А Ломоносов, обернувшись к певцу, схватил того за шиворот и, приподнимая с мостовой, заорал в самое ухо:
— А ну-ка, покукарекай для нас! — и сопроводил слова внушительными ударами кулаком по рёбрам. — Ну, живо! Не то перья ощипаю!..
Возмущённые дамы надрывно визжали за окнами. Выскочивший Виноградов попытался было успокоить разбушевавшегося Ломоносова, но также был отброшен хорошим пинком.
— Кукарекай! — неистово кричал Михайла в ухо одуревшего от страха и боли в намятых боках непрошеного ухажёра.
— Ку... Ку... Ку-ка-ре-ку, — жалобно заикаясь, пискнул тот.
— Громче! — снова гаркнул Ломоносов и, отпустив певца, удовлетворённо стал слушать:
— Ку-ка-ре-ку! Ку-ка-ре-ку-у!
— Ах, какое приятное пение, — комментировал Ломоносов. — Какая прелесть, какой плезир! — глянул в окно и, юродиво гримасничая, поклонился. — Если дамы желают, он споёт ещё. Не желают? Ну, тогда проваливай! Вэг! — гаркнул Ломоносов «певцу». — Не понравилось твоё пение, прочь! — отвернулся и, отряхивая руки, как ни в чём не бывало, пошёл в дом.
Слух об этой расправе быстро распространился среди студентов, вызвав много толков и пересудов о силе а бесстрашии Ломоносова. Всё же раза два его пытались вызвать на традиционную дуэль на шпагах, которые между студентами, как правило, кончались одной, двумя отметинами. Но Ломоносов, приняв вызов, приходил с палкой и, плюя на традиции ломал её о голову и плечи дуэлянта. После этого всякие попытки задрать его, а заодно и других русских, прекратились. Их стали просто бояться, и укрепилось мнение, что этих «медведей» лучше не трогать, иначе будет плохо.
Фрау Цильх после этого случая долго смотрела на Ломоносова поджав губы, подавала еду молча, без обычных похвал и восхищений. Друг дома, негоциант Иге Рогеман, её в этом поддерживал и возмутительное поведение постояльца осуждал всячески.

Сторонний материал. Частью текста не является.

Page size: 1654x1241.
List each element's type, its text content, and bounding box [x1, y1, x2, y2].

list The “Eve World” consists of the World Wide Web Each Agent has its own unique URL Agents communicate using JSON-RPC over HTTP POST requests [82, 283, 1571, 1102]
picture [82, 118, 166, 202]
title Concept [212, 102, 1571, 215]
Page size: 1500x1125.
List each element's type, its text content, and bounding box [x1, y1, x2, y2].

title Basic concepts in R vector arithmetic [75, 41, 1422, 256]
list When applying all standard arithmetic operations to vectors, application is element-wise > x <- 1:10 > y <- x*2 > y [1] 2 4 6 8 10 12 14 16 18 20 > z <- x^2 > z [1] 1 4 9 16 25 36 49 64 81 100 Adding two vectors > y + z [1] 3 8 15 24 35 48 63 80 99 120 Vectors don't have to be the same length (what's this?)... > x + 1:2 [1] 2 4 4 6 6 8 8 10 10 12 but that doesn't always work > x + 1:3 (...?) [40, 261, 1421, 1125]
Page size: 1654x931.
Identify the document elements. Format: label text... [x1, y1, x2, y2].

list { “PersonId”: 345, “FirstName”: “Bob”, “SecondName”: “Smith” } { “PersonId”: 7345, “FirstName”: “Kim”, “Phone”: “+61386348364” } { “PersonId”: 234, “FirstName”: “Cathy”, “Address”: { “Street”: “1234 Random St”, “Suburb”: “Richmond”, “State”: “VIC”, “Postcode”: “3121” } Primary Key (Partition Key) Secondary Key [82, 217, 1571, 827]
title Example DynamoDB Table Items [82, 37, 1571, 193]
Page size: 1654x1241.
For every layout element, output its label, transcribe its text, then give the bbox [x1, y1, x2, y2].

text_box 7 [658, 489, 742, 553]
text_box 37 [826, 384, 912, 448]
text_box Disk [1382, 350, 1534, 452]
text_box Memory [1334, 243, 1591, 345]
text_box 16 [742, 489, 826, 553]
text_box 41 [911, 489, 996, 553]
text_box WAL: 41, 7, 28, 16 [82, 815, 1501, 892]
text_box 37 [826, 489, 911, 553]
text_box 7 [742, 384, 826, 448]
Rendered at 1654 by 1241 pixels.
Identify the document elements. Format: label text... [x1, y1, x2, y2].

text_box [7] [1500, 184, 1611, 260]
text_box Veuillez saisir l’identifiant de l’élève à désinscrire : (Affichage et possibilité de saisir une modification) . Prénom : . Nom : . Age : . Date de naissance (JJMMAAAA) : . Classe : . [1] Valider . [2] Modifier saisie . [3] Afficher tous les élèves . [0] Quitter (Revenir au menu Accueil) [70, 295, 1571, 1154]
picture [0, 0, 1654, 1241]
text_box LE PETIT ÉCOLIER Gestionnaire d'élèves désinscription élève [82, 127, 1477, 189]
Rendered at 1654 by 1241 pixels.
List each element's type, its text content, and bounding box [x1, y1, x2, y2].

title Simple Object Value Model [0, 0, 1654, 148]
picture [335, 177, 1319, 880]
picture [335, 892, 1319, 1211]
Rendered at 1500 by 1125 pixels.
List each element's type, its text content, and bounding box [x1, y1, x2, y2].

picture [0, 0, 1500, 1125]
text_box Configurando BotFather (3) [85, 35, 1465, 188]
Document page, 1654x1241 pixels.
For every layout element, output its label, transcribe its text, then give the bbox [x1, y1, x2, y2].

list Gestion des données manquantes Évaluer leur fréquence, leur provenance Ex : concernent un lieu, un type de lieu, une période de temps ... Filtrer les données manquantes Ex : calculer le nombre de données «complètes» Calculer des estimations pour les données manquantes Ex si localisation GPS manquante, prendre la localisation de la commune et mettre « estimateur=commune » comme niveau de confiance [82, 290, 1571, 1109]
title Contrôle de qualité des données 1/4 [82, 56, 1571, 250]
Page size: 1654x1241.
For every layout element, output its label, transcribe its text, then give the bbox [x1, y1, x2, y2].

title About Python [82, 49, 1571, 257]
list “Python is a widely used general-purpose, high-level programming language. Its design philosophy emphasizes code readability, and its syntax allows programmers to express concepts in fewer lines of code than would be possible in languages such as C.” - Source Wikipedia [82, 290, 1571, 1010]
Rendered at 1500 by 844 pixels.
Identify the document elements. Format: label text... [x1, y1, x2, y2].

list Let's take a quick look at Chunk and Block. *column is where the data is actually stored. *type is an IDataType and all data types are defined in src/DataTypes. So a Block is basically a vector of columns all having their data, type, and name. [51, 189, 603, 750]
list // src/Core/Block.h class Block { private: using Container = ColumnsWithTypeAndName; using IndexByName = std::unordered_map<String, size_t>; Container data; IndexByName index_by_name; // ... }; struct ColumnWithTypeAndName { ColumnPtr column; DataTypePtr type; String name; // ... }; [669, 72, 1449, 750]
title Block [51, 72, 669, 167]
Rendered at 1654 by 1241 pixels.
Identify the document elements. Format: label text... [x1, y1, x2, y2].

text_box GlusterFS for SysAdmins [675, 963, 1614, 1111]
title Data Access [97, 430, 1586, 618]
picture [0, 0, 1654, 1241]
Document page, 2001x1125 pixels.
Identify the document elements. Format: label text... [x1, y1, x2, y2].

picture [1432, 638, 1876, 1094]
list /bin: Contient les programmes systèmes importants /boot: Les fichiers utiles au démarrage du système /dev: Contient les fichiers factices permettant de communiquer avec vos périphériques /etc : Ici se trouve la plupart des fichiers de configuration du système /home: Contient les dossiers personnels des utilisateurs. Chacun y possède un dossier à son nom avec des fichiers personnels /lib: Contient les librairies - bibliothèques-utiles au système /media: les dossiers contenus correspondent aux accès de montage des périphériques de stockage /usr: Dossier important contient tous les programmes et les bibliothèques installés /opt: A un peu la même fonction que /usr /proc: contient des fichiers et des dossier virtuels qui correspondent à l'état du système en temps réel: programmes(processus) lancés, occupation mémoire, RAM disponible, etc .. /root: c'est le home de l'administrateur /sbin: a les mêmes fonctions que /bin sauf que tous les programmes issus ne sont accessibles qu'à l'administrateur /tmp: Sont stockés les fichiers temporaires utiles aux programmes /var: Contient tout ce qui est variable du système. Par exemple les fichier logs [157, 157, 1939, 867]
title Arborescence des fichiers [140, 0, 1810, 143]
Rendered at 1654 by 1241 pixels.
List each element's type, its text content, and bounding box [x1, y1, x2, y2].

Однако это не мешало ему всякий раз, когда он получал торговые письма то из Франции, то из Италии, а то ещё на каком-нибудь незнакомом языке, прибегать к услугам Ломоносова. «Варвар» переводил цивилизованному купцу деловые письма и составлял ответы. Рогеман благодарил, притворно изображая улыбку, способности Ломоносова к языкам хвалил как нечто полезное и могущее принести доход. Остальные же его занятия негоциант считал несусветной чушью, пустой тратой времени и денег.
Ну а Елизавета дулась недолго. Её, пожалуй, даже восхитило то, что из-за неё состоялось сражение, и она была бы совсем не прочь узреть что-либо подобное ещё раз.
Физика, теоретическая и экспериментальная, составляла главные труды учения, поглощая большую долю времени Ломоносова. Но нельзя же мимо другого пройти, что есть здесь, в университете. Всё надо увидеть и попытаться постичь, ежели даже и не на всякое осмысление сил и натуры хватит.
Медикусы и ранее вызывали любопытство Ломоносова, но поелику он сам был отменного здоровья, то от мыслей о болезнях ёжился до мурашек, дохтуров избегал и медицейской науки чурался. Всё же однажды, поддавшись уговорам приятелей, рискнул посетить в медицинском факультете анатомический театр.
Посетил и обмер, холодным потом зашёлся, испытав бледность чрезвычайную и слабость в чреслах. Кабы не страх прослыть трусом в глазах приведших его приятелей, убежал бы сразу.
А пред глазами разверзлось ужасное. Анатомию производили над одним человеком мужска полу, которова была голова отсечена и отдельно на доске обальзована и представлена. В тоей палате её тело вынято из гробу и положено на доску свинцовую. А медицейский профессор, собрав всех студентов той науки, сзади коих и Ломоносов отирался, почал мужика разнимать. При том осказывал причинные вещи, тянул жилы от рук и ног, указуя, как и куды они действуют. Все члены перебирал, и лёгкие, и сердце, и ту перепонку, в которой сердце лежит. Всякое место мертвецкое давал тем студентам осматривать и руками ощупывать, и тут оказалось, что то тело было в спиртусах налито, чтобы духу не было смрадного.